We had yet to check the area on the map circled in my book. It was the farthest from the inn, and we’d been steadily working our way in that direction for hours. What was in our flashlights was all that was left of the batteries Mina had packed. She had matches, and we could probably put together some sort of torch, if need be, but the whole idea of wandering through a dark forest, at night, with a torch as a guiding light made the novel that I’d crammed into Mina’s backpack of doom for safekeeping seem a bit too real.

Did I want to bump into a hot guy in my dreams that my subconscious invented and who represented Jonathan Harker?

Yes.

Did I want to bump into monsters?

Nope.

That was Mina’s deepest wish. Not mine.

My flashlight sputtered. I slapped it against the palm of my hand, and it came on fully once more. It only had to last a bit longer because the sun would be up soon. We’d been walking for that many hours.

As much as I really did want to see what might be there, the dread that continued to fill me with each step we took was fast winning out. “Let’s head back to the inn.”

“Murrays aren’t quitters, Willa,” Mina snapped.

Oh yay. Helen’s influence was showing in my sister again.

“There is only one circle left on the map. The one that lines up with your book,” she said, her voice low as if she was worried about what might be lurking in the shadows.

It wasn’t as if we’d see a threat coming. The forest’s thick canopy of trees blotted out the moonlight. Our flashlights were basically useless, as they tried but failed to make a dent in the blanket of darkness all around us.

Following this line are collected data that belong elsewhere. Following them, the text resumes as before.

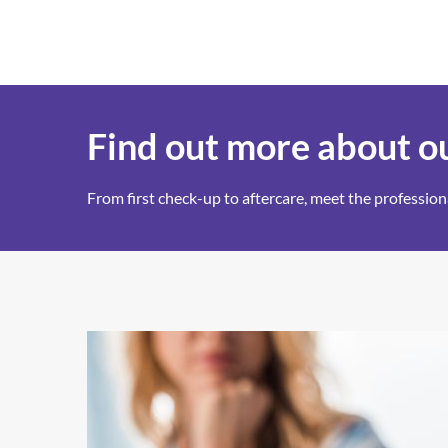
Find out more about ou
From first check-up to aftercare, meet the professi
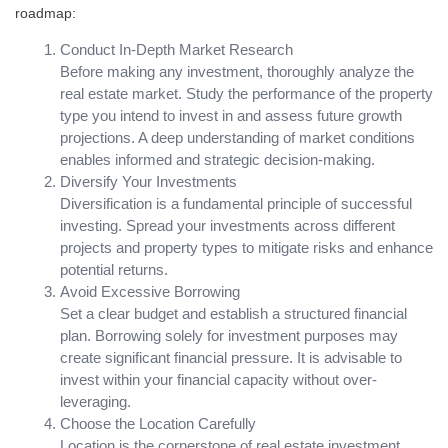
roadmap:
Conduct In-Depth Market Research
Before making any investment, thoroughly analyze the
real estate market. Study the performance of the property
type you intend to invest in and assess future growth
projections. A deep understanding of market conditions
enables informed and strategic decision-making.
Diversify Your Investments
Diversification is a fundamental principle of successful
investing. Spread your investments across different
projects and property types to mitigate risks and enhance
potential returns.
Avoid Excessive Borrowing
Set a clear budget and establish a structured financial
plan. Borrowing solely for investment purposes may
create significant financial pressure. It is advisable to
invest within your financial capacity without over-
leveraging.
Choose the Location Carefully
Location is the cornerstone of real estate investment.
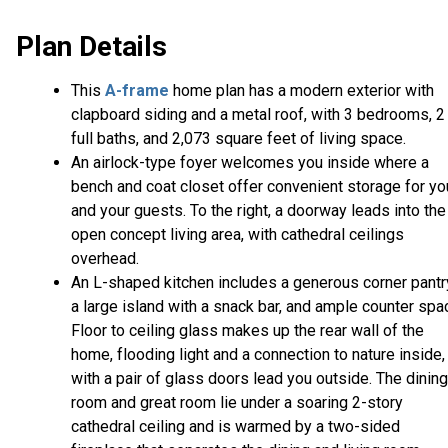
Plan Details
This
A-frame
home plan has a modern exterior with
clapboard siding and a metal roof, with 3 bedrooms, 2
full baths, and 2,073 square feet of living space.
An airlock-type foyer welcomes you inside where a
bench and coat closet offer convenient storage for yo
and your guests. To the right, a doorway leads into the
open concept living area, with cathedral ceilings
overhead.
An L-shaped kitchen includes a generous corner pantr
a large island with a snack bar, and ample counter spa
Floor to ceiling glass makes up the rear wall of the
home, flooding light and a connection to nature inside,
with a pair of glass doors lead you outside. The dining
room and great room lie under a soaring 2-story
cathedral ceiling and is warmed by a two-sided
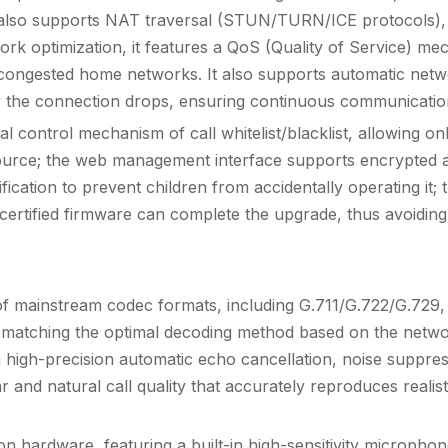
also supports NAT traversal (STUN/TURN/ICE protocols), e
rk optimization, it features a QoS (Quality of Service) mec
 congested home networks. It also supports automatic networ
 the connection drops, ensuring continuous communicatio
ual control mechanism of call whitelist/blacklist, allowing 
ource; the web management interface supports encrypted ac
ification to prevent children from accidentally operating it
y certified firmware can complete the upgrade, thus avoidin
ge of mainstream codec formats, including G.711/G.722/G.7
ently matching the optimal decoding method based on the ne
in high-precision automatic echo cancellation, noise suppres
r and natural call quality that accurately reproduces realist
 hardware, featuring a built-in high-sensitivity microphone 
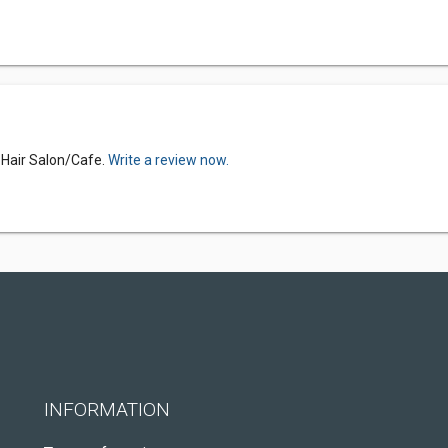
s Hair Salon/Cafe.
Write a review now.
INFORMATION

I really thought I was conditioned for creepy. The forest in Romania was making me rethink that. The place was downright eerie. The trees had twisted, knotted trunks that stretched up from the shadowy depths of the forest floor. Their spindly limbs extended skyward as if to block out the moonlight.

Super creepy.

I wasn’t sure if I was more scared that there might really be demons or other supernaturals out here or if the very real threat of bears living in the area was causing me to panic. Nowhere in Mina’s backpack of doom was bear spray. Somehow, I didn’t think holy water or a wooden stake would do much to repel a bear. It would make a vampire think twice, but a huge brown bear, nope.

My backpack, which was a quarter of the size of hers, held some scrap pieces of paper I’d been writing on, the pocket watch I’d ended up with, and my copy ofDracula. That was hardly going to do anything to keep us safe.

At the start of the expedition, I’d walked a few feet behind Mina, grumbling the entire way about wanting to be in bed, not traipsing around the woods at night. But as we’d progressed deeper into the forest, and as each red circle on the map managed to be more off-putting than the last, I’d found myself closing the gap between us, walking nearly arm-in-arm with her.

She’d not protested, almost as if she, too, felt a sense of impending doom. More than once, she’d snatched hold of my hand, which didn’t exactly bode well for the whole wanting-to-be-a-demon-hunter thing. I refrained from commenting.

Something creaked and then cracked off to our right.

We grabbed for one another, each aiming our flashlights in the direction the noise had originated from. My anxiety levels were through the roof as my mind conjured images and scenarios involving all the horrible ways in which we could meet our end.

Howls cut through the night, causing Mina and me to slam into each other in an attempt to get even closer. We had no business being out at night in a region where trained professional hunters had been looking for something supernatural and evil. We should have stayed at the crappy inn and not gone off on our own. We had nothing to prove to anyone. So what if my book had the same map in it? It wasn’t worth dying over.